### DATA TO PROCESS
━━━━━━━━━━
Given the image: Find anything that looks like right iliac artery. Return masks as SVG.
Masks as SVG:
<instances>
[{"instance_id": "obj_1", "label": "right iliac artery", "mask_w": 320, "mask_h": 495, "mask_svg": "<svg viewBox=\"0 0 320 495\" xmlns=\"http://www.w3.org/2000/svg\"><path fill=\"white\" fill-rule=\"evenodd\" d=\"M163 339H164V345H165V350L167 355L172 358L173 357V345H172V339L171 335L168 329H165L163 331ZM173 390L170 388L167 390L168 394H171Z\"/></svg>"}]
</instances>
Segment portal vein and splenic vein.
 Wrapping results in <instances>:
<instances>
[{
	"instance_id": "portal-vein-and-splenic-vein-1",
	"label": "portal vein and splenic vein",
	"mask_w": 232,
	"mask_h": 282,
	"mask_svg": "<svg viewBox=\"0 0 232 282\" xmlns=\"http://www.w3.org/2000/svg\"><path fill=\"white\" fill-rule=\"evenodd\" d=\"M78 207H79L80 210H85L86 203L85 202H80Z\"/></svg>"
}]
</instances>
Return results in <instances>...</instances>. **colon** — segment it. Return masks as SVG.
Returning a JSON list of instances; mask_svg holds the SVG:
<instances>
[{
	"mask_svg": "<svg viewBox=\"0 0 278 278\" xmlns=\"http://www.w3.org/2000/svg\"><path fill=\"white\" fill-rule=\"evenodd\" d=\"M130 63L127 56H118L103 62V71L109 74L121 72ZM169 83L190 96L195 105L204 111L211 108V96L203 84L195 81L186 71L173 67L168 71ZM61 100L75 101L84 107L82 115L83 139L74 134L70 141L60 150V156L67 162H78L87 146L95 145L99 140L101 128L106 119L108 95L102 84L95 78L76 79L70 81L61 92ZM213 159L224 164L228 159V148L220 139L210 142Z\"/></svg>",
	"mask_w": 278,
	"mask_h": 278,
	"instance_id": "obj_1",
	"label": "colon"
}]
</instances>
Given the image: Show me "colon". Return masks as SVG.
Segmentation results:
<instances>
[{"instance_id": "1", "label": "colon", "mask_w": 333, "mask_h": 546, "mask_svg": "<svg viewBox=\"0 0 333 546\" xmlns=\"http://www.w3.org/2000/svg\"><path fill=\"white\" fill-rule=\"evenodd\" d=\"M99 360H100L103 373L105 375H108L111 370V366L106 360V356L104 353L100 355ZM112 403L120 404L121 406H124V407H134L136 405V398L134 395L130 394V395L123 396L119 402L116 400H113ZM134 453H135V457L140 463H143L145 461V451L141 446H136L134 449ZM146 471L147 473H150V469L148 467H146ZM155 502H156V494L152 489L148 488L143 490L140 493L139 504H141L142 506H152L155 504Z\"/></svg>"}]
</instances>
━━━━━━━━━━
### TASK TO COMPLETE
Copy out each line of the records above that contains the string "iliac".

### TASK OUTPUT
Given the image: Find anything that looks like right iliac artery. Return masks as SVG.
[{"instance_id": "obj_1", "label": "right iliac artery", "mask_w": 320, "mask_h": 495, "mask_svg": "<svg viewBox=\"0 0 320 495\" xmlns=\"http://www.w3.org/2000/svg\"><path fill=\"white\" fill-rule=\"evenodd\" d=\"M163 339H164V345H165V350L167 355L172 358L173 357V345H172V339L171 335L168 329H165L163 331ZM173 390L170 388L167 390L168 394H171Z\"/></svg>"}]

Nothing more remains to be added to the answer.